Agile Risk Management. Agiles Risk Management basiert auf den Prinzipien von Transparenz, Balance und Fluss. Transparenz verfolgt das Ziel, Risiken visibel und zugänglich zu machen, damit die Kontrollierbarkeit gewährleistet wird. Risiken und Belohnung sollten daher im Gleichgewicht sein. Risiken dürfen auf keinen Fall den Fluss des kontinuierlichen Lieferns verhindern. Im nachfolgenden Modell von Moran werden die Projektphasen näher betrachtet.

Agile Projektmanagement

Risiko-Identifizierung: Hier geht es darum, dass die Risiken identifiziert werden, am besten in der ersten Phase des Projekts. Risiken führen immer zu Unsicherheit, die einen positiven oder negativen Impact haben kann. Risiken, die von Anfang an bekannt sind, sollten nicht kontrolliert werden, da sie ja bereits bekannt sind – auch der Impact! Konkretes Beispiel: Ein physischer Server wird in die Cloud verschoben. Was sind die Risiken? Data Security, regulatorische Anforderungen, Verfügbarkeit … wobei letzteres kein Risiko, sondern ein Effekt ist. Es ist besser, zu fragen, was passieren kann und nicht, was die Risiken sind. Man sollte sich an den Unsicherheiten orientieren und nicht an den Risiken.

Risiko-Analyse & Priorisierung: Risiken müssen für die richtige Priorisierung analysiert werden, nur so können diejenigen Risiken eruiert werden, welche die grössten Gefahren oder Chancen beinhalten. Für jedes Risiko gibt es drei Dimensionen: Gefahren, Eintrittswahrscheinlichkeit und Chancen. Gefahren sollen verhindert/minimiert und Chancen bewahrt werden. Agile Projektteams tendieren dazu, Risiken frühzeitiger zu adressieren, dadurch entsteht eine wissensorientierte Teamkultur.

Risiko-Dokumentation: Wichtig ist, immer nur die Risiken zu dokumentieren, die auch relevant sind: Informationen wie ID, Titel, Beschreibung, Klassifizierung, Eintrittswahrscheinlichkeit, Impact, Score, Priorität, Messkriterien und schlussendlich das Resultat der Risikobeurteilung. Es gibt keinen Verantwortlichen für Risiken, das Team ist für die Risiken verantwortlich.

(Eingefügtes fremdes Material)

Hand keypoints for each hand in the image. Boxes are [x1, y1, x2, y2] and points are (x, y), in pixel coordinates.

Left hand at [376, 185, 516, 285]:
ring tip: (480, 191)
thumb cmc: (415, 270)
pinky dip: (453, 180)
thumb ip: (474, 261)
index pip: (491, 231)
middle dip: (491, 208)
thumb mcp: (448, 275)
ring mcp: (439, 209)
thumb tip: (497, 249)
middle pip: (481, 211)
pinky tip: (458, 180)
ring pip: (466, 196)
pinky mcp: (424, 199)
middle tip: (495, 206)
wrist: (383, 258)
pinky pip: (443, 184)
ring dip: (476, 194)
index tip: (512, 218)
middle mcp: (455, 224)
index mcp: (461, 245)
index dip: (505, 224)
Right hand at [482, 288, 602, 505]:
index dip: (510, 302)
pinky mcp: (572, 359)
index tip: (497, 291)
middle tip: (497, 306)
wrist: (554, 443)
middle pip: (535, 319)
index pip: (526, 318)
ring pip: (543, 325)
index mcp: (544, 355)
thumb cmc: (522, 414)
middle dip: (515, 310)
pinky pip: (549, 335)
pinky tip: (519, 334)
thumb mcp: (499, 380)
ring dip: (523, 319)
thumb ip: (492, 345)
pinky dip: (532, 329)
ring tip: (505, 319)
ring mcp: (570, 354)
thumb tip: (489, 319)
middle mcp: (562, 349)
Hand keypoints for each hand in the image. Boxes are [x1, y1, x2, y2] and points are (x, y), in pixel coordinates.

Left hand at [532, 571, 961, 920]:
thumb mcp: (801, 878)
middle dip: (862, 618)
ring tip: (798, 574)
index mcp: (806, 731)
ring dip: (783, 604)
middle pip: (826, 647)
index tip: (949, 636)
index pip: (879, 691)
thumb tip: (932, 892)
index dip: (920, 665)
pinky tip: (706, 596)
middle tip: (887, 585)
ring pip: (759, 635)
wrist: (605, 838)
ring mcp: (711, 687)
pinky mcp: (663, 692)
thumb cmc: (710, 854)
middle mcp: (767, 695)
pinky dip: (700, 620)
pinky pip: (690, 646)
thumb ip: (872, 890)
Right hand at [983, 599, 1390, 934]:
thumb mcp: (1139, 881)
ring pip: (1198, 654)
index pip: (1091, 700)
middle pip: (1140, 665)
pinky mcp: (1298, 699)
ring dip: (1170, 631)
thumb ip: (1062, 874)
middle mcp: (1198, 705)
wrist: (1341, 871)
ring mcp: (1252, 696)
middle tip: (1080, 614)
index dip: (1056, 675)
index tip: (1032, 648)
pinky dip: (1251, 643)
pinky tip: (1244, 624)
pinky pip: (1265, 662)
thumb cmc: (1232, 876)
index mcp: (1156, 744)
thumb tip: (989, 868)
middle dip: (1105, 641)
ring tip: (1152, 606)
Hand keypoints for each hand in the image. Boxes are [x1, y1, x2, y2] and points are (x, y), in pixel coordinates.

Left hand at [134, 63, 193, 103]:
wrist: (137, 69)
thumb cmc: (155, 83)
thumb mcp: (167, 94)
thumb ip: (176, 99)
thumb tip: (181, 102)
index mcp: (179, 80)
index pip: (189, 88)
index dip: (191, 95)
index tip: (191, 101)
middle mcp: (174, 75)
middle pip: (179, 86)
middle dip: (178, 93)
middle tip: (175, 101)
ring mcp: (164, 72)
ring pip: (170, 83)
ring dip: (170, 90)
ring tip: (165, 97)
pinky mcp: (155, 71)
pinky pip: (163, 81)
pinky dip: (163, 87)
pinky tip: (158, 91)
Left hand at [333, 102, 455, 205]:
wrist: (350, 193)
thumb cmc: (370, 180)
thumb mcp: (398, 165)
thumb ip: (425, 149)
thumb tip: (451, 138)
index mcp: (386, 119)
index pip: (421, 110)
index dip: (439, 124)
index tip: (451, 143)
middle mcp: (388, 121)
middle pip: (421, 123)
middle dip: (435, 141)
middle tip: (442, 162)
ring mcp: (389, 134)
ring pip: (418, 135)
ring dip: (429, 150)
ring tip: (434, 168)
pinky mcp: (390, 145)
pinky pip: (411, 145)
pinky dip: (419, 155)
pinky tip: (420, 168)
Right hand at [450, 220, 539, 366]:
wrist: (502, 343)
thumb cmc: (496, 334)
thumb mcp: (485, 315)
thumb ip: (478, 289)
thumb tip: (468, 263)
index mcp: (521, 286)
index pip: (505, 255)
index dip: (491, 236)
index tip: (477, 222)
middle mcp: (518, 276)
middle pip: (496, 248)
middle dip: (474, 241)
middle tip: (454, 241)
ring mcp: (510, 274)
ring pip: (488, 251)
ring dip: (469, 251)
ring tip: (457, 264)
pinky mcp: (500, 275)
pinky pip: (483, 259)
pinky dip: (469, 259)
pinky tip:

Risiko-Reduzierung: Es gibt drei Strategien, Risiken zu reduzieren. Erstens: Einen oder mehrere Tasks erstellen, die ein gleiches Risiko begleiten. Zweitens: Eine Taskliste aller Aktivitäten erstellen, um die Risiken zu minimieren. Drittens: Die Weiterführung planen, falls die Risiken nicht eliminiert werden können.

Risiko Reporting: Beim Risiko Reporting geht es vor allem darum, die Risk Burndown Rate zu veranschaulichen. Das muss nicht zwingend heissen, dass Risiken mit gewissen Aktivitäten minimiert oder eliminiert werden, es können auch neue Risiken entstehen, die immer wieder überwacht werden müssen. Das wäre dann die Aufgabe der Risiko-Überwachung.

Risiko-Präsentation: Die visualisierten Risiken sollten allen zugänglich sein, nur das schafft eine offene Kultur.

Fluch oder Segen? So oder so werden die traditionellen Projektmanagement-Modelle den neuen, agilen Merkmalen gegenübergestellt. Wenn Risiken nur vor der Überführung der Projekte in die nächste Phase überprüft werden, steigt der Aufwand und meistens ist es dann zu spät, um etwas unternehmen zu können – ausser man stoppt das Projekt. Der risikobasierte Ansatz legt den Fokus auf die Risiken, unabhängig von den Projektphasen. Wenn es gelingt, die Risiken projektübergreifend, phasenunabhängig, möglichst früh und zum richtigen Zeitpunkt zu identifizieren und zu reduzieren, dann bekommt man die Risiken in den Griff. Der Segen kommt dann, wenn im Unternehmen eine Risikokultur entsteht und der Risikoappetit nicht zur Sucht wird.

An dieser Stelle möchte ich Herrn Dr. Alan Moran nochmals für den interessanten Morgen danken!